African American billionaire wipes out student debt of 400 graduates

A billionaire technology investor and philanthropist says he will provide grants to wipe out the student debt of an entire graduating class, at Morehouse College in the US - an estimated $40m. 


The investor, Robert F Smith, was the school’s commencement speaker this year, and made the announcement on Sunday morning whilst addressing nearly 400 graduating seniors of the all-male historically black college in Atlanta. 


Mr Smith is the Founder and CEO of Vista Equity Partners, a private equity firm that invests in software, data and technology driven companies. 


“On behalf of the eight generations of my family that that have been in this country, we’re gonna put a little fuel in your bus,” Smith told the graduates. 


“This is my class, 2019. And my family is making a grant to eliminate their student loans.”

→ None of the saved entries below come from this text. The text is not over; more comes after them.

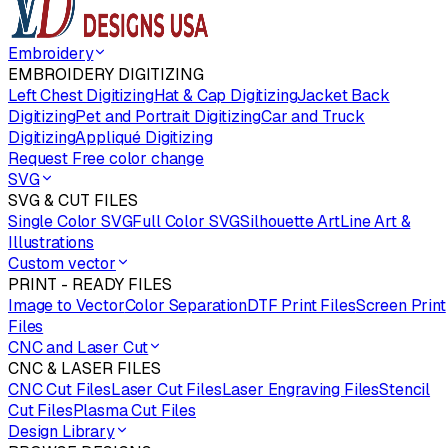
Embroidery
EMBROIDERY DIGITIZING
Left Chest Digitizing
Hat & Cap Digitizing
Jacket Back
Digitizing
Pet and Portrait Digitizing
Car and Truck
Digitizing
Appliqué Digitizing
Request Free color change
SVG
SVG & CUT FILES
Single Color SVG
Full Color SVG
Silhouette Art
Line Art &
Illustrations
Custom vector
PRINT - READY FILES
Image to Vector
Color Separation
DTF Print Files
Screen Print
Files
CNC and Laser Cut
CNC & LASER FILES
CNC Cut Files
Laser Cut Files
Laser Engraving Files
Stencil
Cut Files
Plasma Cut Files
Design Library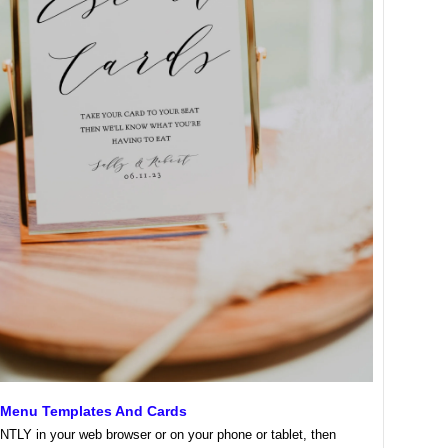
Menu Templates And Cards
NTLY in your web browser or on your phone or tablet, then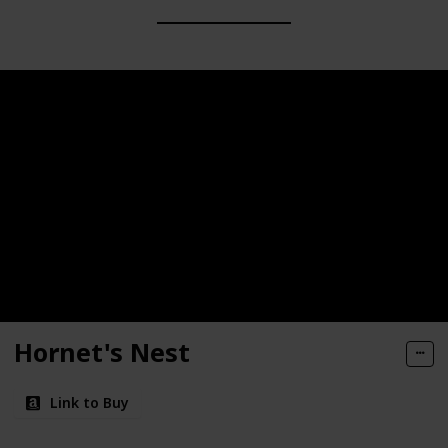
Hornet's Nest
Link to Buy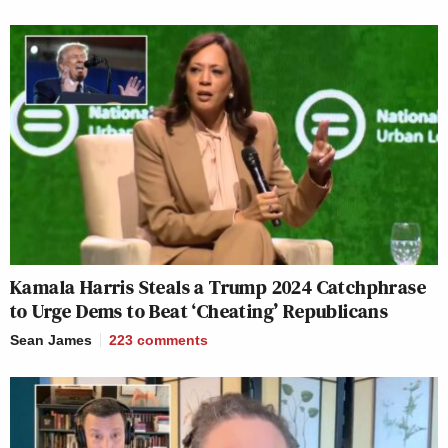
Kamala Harris Steals a Trump 2024 Catchphrase
to Urge Dems to Beat ‘Cheating’ Republicans
Sean James
223
comments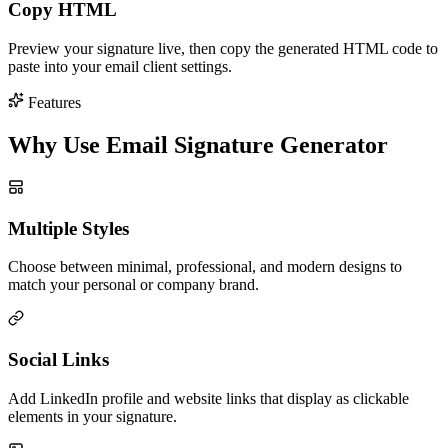
Copy HTML
Preview your signature live, then copy the generated HTML code to
paste into your email client settings.
Features
Why Use Email Signature Generator
Multiple Styles
Choose between minimal, professional, and modern designs to
match your personal or company brand.
Social Links
Add LinkedIn profile and website links that display as clickable
elements in your signature.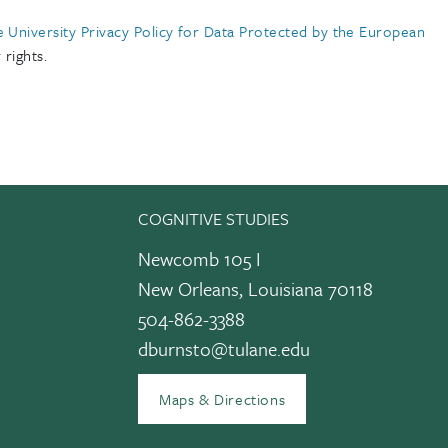
e University Privacy Policy for Data Protected by the European
rights.
COGNITIVE STUDIES
Newcomb 105 I
New Orleans, Louisiana 70118
504-862-3388
dburnsto@tulane.edu
edIn
Maps & Directions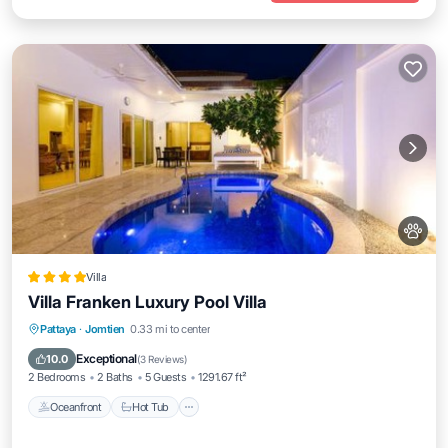
Villa
Villa Franken Luxury Pool Villa
Pattaya
·
Jomtien
0.33 mi to center
Oceanfront
Hot Tub
Parking
Pool
Exceptional
10.0
(
3 Reviews
)
2 Bedrooms
2 Baths
5 Guests
1291.67 ft²
Oceanfront
Hot Tub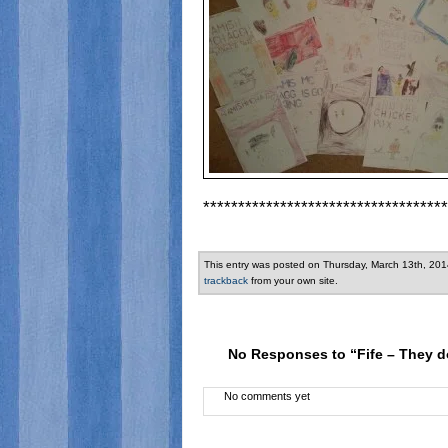
***********************************
This entry was posted on Thursday, March 13th, 201
trackback
from your own site.
No Responses to “Fife – They d
No comments yet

The announcement elicited stunned looks from faculty and students alike, before the graduates broke into the biggest cheers of the morning. Morehouse said it was the single largest gift to the college. 


Smith, who received an honour doctorate from Morehouse during the ceremony, has already announced a $1.5m gift to the school. 


Smith said he expected the receipt ants to “pay it forward” and said he hoped that “every class has the same opportunity going forward.”


In the weeks before graduating from Morehouse on Sunday, 22 year old finance major Aron Mitchum drew up a spreadsheet to calculate how long it would take to pay him back his $200,000 in student loans - 25 years at half his monthly salary, per his calculations. 


In an instant that number vanished. Mitchom, sitting in the crowd, wept. 


“I can delete that spreadsheet,” he said in an interview after the commencement. 


“I don’t have to live off peanut butter and jelly sandwiches. I was shocked. My heart dropped. We all cries. In the moment it was like a burden had been taken off.”


His mother, Tina Mitchom, was also shocked. Eight family members, including Mitchom’s 76 year old grandmother, took turns over four years co-signing on the loans that got him across the finishing line. 


Morehouse College President David A Thomas said the gift would have a profound effect on the students’ futures. “In some ways, it it a liberation gift for these young men that just opened up their choices.”


Mr Smith, whose fortune is estimated at $2.5 billion, was relatively unknown before making headlines as the second largest private donor to the National Museum of African American History and Culture in Washington. His gift of $20 million was beaten only by Oprah Winfrey’s of $21 million. 


Student loan debt in the USA reached its highest level in history in 2019, totalling about $1.5 trillion among 44 million borrowers in the US.